Two kinds of electrochemical immunoassays for the tumor necrosis factor α in human serum using screen-printed graphite electrodes modified with poly(anthranilic acid)

Abstract

We present two kinds of electrochemical immunoassays for the tumor necrosis factor α (TNF-α) which is a protein biomarker. The antibody against TNF-α was immobilized on a graphite screen-printed electrode modified with poly-anthranilic acid (ASPE). The first is based on impedimetry (and thus label-free) and the target antigen (TNF-α) is captured by the surface of the modified electrode via an immunoreaction upon which impedance is changed. This sensing platform has a detection limit of 5.0 pg mL−1. In the second approach, the monoclonal antibodies on the modified electrode also bind to the target antigen (TNF-α), but detection is based on a sandwich immunoreaction.
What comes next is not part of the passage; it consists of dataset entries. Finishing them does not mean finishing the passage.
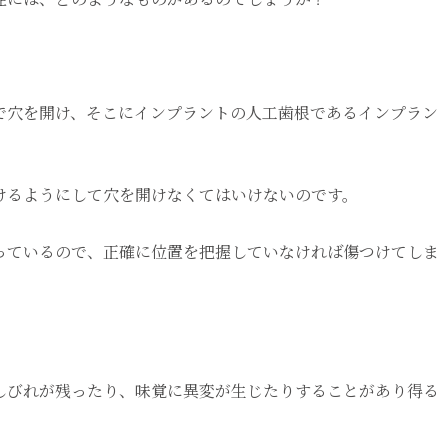
で穴を開け、そこにインプラントの人工歯根であるインプラン
けるようにして穴を開けなくてはいけないのです。
っているので、正確に位置を把握していなければ傷つけてしま
しびれが残ったり、味覚に異変が生じたりすることがあり得る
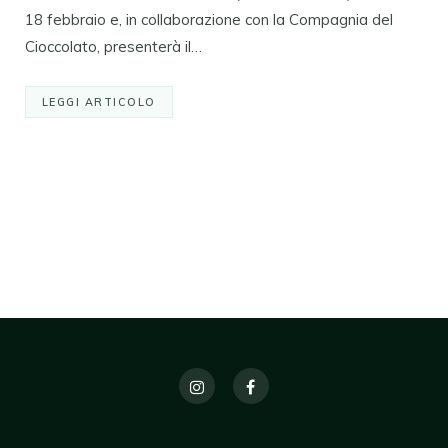
18 febbraio e, in collaborazione con la Compagnia del
Cioccolato, presenterà il…
LEGGI ARTICOLO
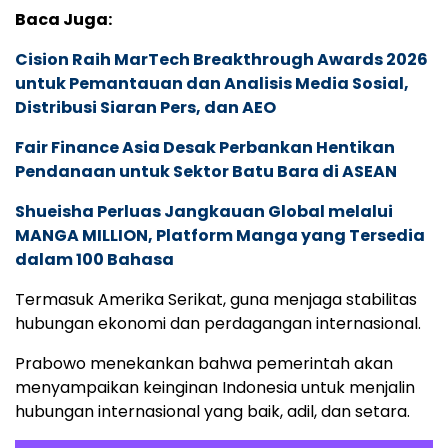
Baca Juga:
Cision Raih MarTech Breakthrough Awards 2026
untuk Pemantauan dan Analisis Media Sosial,
Distribusi Siaran Pers, dan AEO
Fair Finance Asia Desak Perbankan Hentikan
Pendanaan untuk Sektor Batu Bara di ASEAN
Shueisha Perluas Jangkauan Global melalui
MANGA MILLION, Platform Manga yang Tersedia
dalam 100 Bahasa
Termasuk Amerika Serikat, guna menjaga stabilitas
hubungan ekonomi dan perdagangan internasional.
Prabowo menekankan bahwa pemerintah akan
menyampaikan keinginan Indonesia untuk menjalin
hubungan internasional yang baik, adil, dan setara.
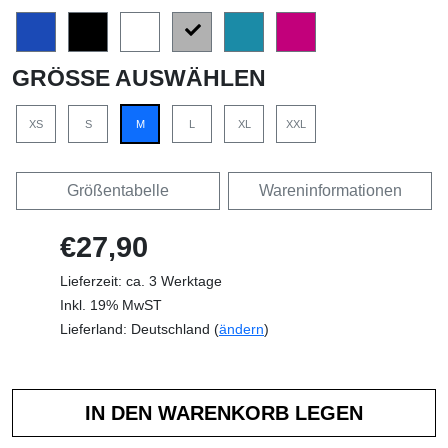
GRÖSSE AUSWÄHLEN
XS
S
M
L
XL
XXL
Größentabelle
Wareninformationen
€27,90
Lieferzeit: ca. 3 Werktage
Inkl. 19% MwST
Lieferland: Deutschland (
ändern
)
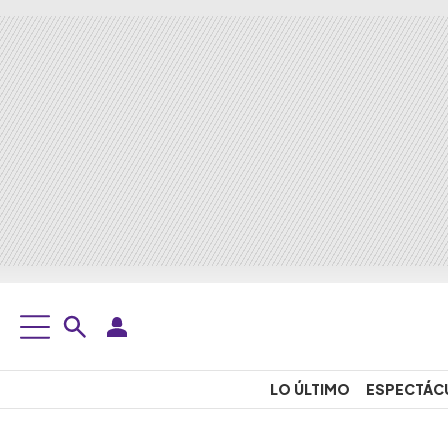
LO ÚLTIMO
ESPECTÁC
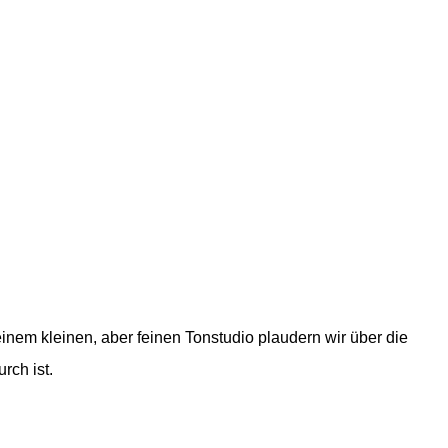
nem kleinen, aber feinen Tonstudio plaudern wir über die
rch ist.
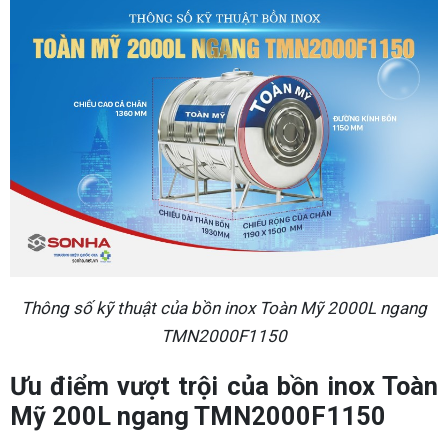
Thông số kỹ thuật của bồn inox Toàn Mỹ 2000L ngang
TMN2000F1150
Ưu điểm vượt trội của bồn inox Toàn
Mỹ 200L ngang TMN2000F1150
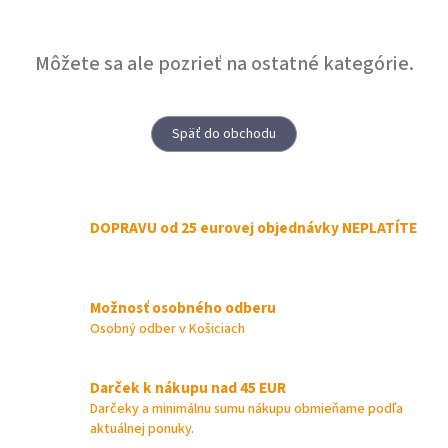
Môžete sa ale pozrieť na ostatné kategórie.
Späť do obchodu
DOPRAVU od 25 eurovej objednávky NEPLATÍTE
Možnosť osobného odberu
Osobný odber v Košiciach
Darček k nákupu nad 45 EUR
Darčeky a minimálnu sumu nákupu obmieňame podľa
aktuálnej ponuky.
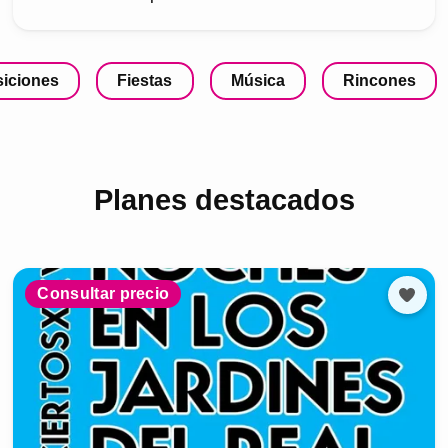
iciones
Fiestas
Música
Rincones
Planes destacados
Consultar precio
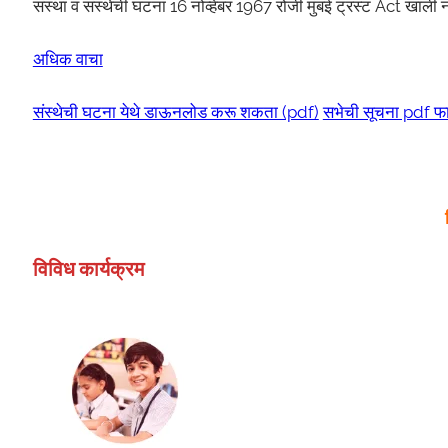
संस्था व संस्थेची घटना 16 नोव्हेंबर 1967 रोजी मुंबई ट्रस्ट Act ख
अधिक वाचा
संस्थेची घटना येथे डाऊनलोड करू शकता (pdf)
सभेची सूचना pdf फा
विविध कार्यक्रम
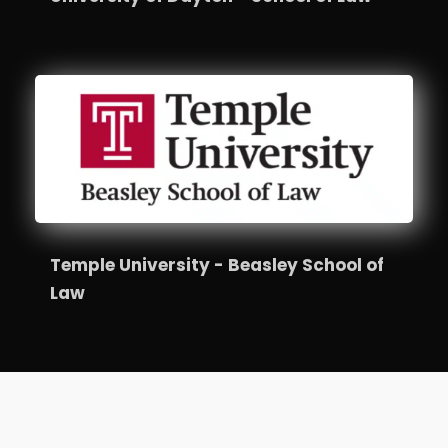
Temple University - Beasley School of
Law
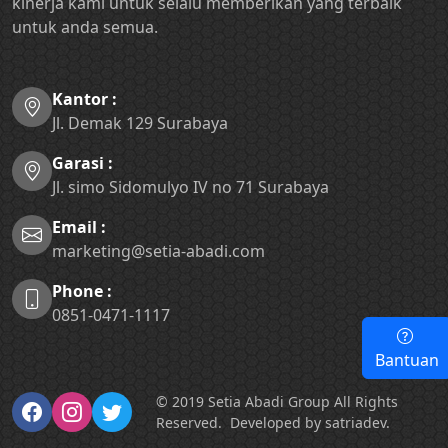
kinerja kami untuk selalu memberikan yang terbaik
untuk anda semua.
Kantor :
Jl. Demak 129 Surabaya
Garasi :
Jl. simo Sidomulyo IV no 71 Surabaya
Email :
marketing@setia-abadi.com
Phone :
0851-0471-1117
Bantuan
© 2019 Setia Abadi Group All Rights
Reserved.
Developed by satriadev.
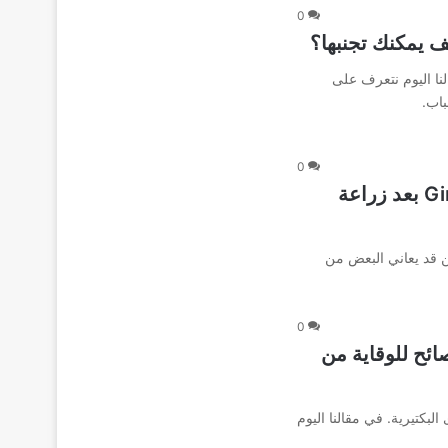
0
ف يمكنك تجنبها؟
نا اليوم نتعرف على
باب.
0
لماذا يعاني البعض من التهاب اللثة Gingivitis بعد زراعة
ن قد يعاني البعض من
0
لاج التهاب اللثة Gingivitis ونصائح للوقاية من
لبكتيرية. في مقالنا اليوم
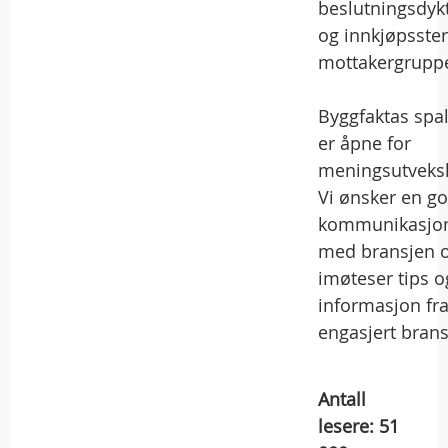
beslutningsdyk
og innkjøpsste
mottakergruppe
Byggfaktas spal
er åpne for
meningsutveksl
Vi ønsker en g
kommunikasjo
med bransjen 
imøteser tips o
informasjon fr
engasjert brans
Antall
lesere:
51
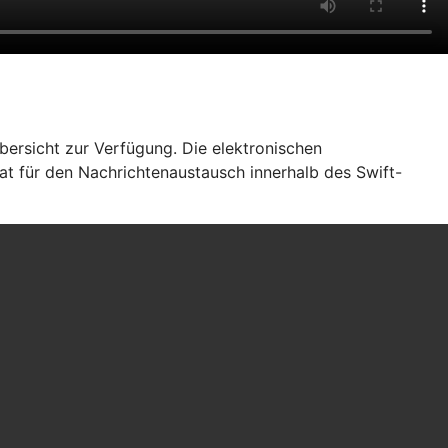
bersicht zur Verfügung. Die elektronischen
at für den Nachrichtenaustausch innerhalb des Swift-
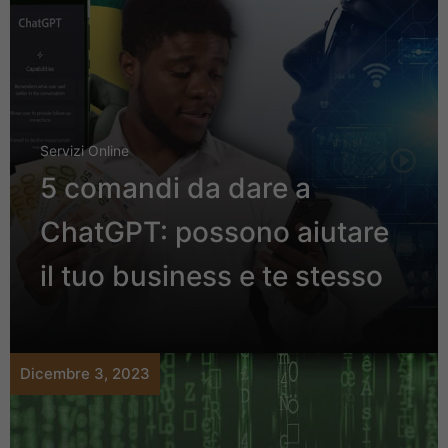
Servizi Online
5 comandi da dare a
ChatGPT: possono aiutare
il tuo business e te stesso
Dicembre 3, 2023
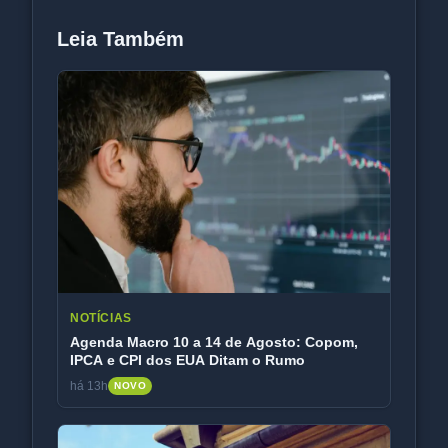
Leia Também
NOTÍCIAS
Agenda Macro 10 a 14 de Agosto: Copom,
IPCA e CPI dos EUA Ditam o Rumo
há 13h
NOVO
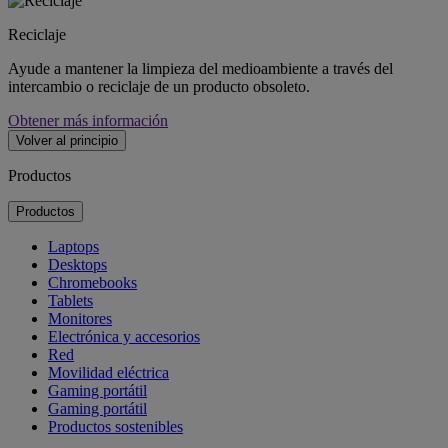
Reciclaje
Ayude a mantener la limpieza del medioambiente a través del
intercambio o reciclaje de un producto obsoleto.
Obtener más información
Volver al principio
Productos
Productos
Laptops
Desktops
Chromebooks
Tablets
Monitores
Electrónica y accesorios
Red
Movilidad eléctrica
Gaming portátil
Gaming portátil
Productos sostenibles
This is performed by first adding secondary anti-TNF-α antibodies labeled with horseradish peroxidase, and then detecting the response of the sandwich system by adding hydrogen peroxide and acetaminophen as a probe system for HRP activity. This immunosensor also has a very low detection limit (3.2 pg mL−1). The experimental conditions of both assays were studied and optimized via electrochemical impedance spectroscopy and differential pulse voltammetry. The method was then applied to the determination of TNF-α in serum samples where it displayed high sensitivity, selectivity and reproducibility.